We get those flavours deep inside by scoring the eggplant in a way that I find hard to describe in writing, but I’ll try (there are also pictures). Take a knife and cut into the eggplant lengthwise but only a third of the way through to the other side (not through). Repeat this all the way around. Then cut it widthwise all of the way around…..but only a third of the way through. If this sounds suspiciously like math to you, just look at the pics and remember not to cut it all the way through. You basically want a tube of uncut eggplant running up the centre. I’m going to stop now, let me know if you have any questions.
Now you have a bunch of cuts to squish the herb and lentil mixture into. It will look so pretty going into the oven and less pretty coming out, but that’s what the final fresh herb scatter, lemon juice and extra virgin olive oil glug is for at the very end.
The truly beautiful result is something reminiscent of pasta with no pasta in sight. This isn’t to stop you from spinning out some zucchini noodles to serve under it and sprinkling some nut-based parmesan over top though.
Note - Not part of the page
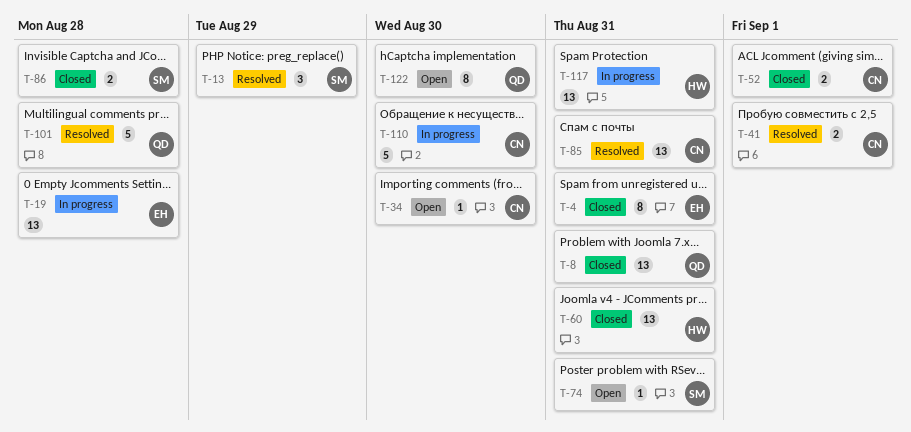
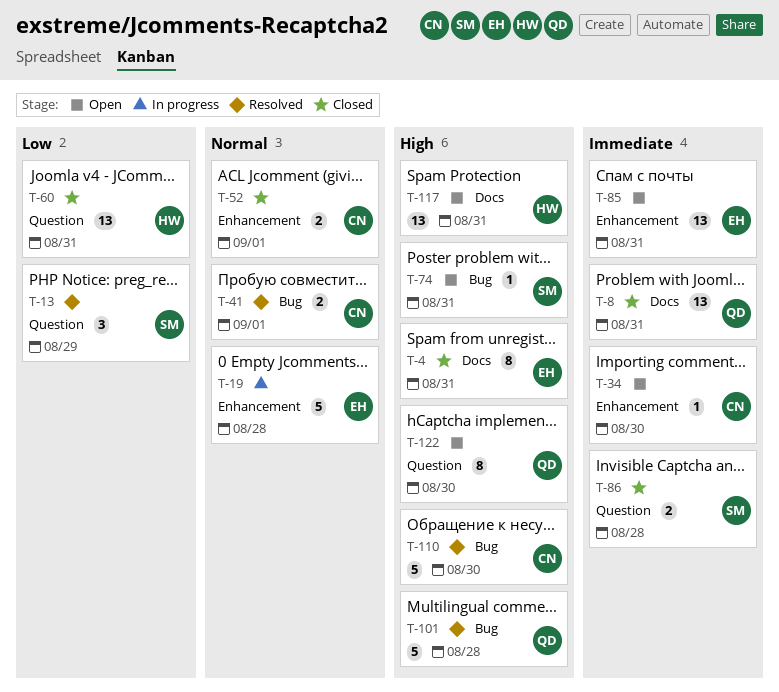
T-19, estimate: 13 -> 5
T-85, status: Resolved -> Open
T-85, owner: CN -> EH
T-110, status: In progress -> Resolved
T-117, status: In progress -> Open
- 2 medium-sized Globe Eggplants
- ¼ c dried Lentils (I used puy, but any will work), soaked overnight and cooked in water with kombu
- ½ c fresh Parsley
- ½ c fresh Mint
- ½ c fresh Basil or Cilanto (or dandelion greens or kale)
- ¼ tsp Dried Turmeric
- ¼ tsp Cinnamon
- Several grinds of Black Pepper (to enhance turmeric absorption)
- 1 & ½ c Water
- 3 Tbsp Lemon Juice
- 1 Lemon, zest
- 4 Garlic cloves
- Sea(weed) Salt to taste
- 1 688ml (standard sized) jar of Passata (or fresh tomato sauce)
- 4 Garlic Cloves, minced
- 1 tsp Chili Flakes (optional)
- 2 c fresh Parsley, roughly chopped
- 1 Tbsp Lemon Juice
- 1 Tbsp Extra Virgin Olive Oil
- Preheat the oven to 375*F
- In a blender, blend the herbs, garlic, water, spices, lemon juice, zest and salt until roughly blended.
- Mix the herb mixture with the cooked lentils.
- Score the eggplant lenth-wise all the way around (only ¼-1/3 into it) and then width-wise all the way around (also ¼-1/3 in).
- Using a spoon and your fingers, squish the lentil and herb mixture into all of the cuts.
- In a saucepan (preferably with a lid that fits) sweat the garlic in the coconut oil on medium heat until it is fragrant.
- Add the tomato passata, mix it well, bring to a simmer and turn it off.
- Nestle the lentil-stuffed eggplants into the sauce (or transfer the sauce to a ceramic dish with a lid and put the eggplants in that).
- Put the lid on top (or lightly cover with foil) (not touching the food) and bake for 75-90 minutes until the eggplant is tender all the way through (the time will vary based on the size of your eggplant).
- Finish with roughly chopped fresh parsley, olive oil and fresh lemon juice, and serve.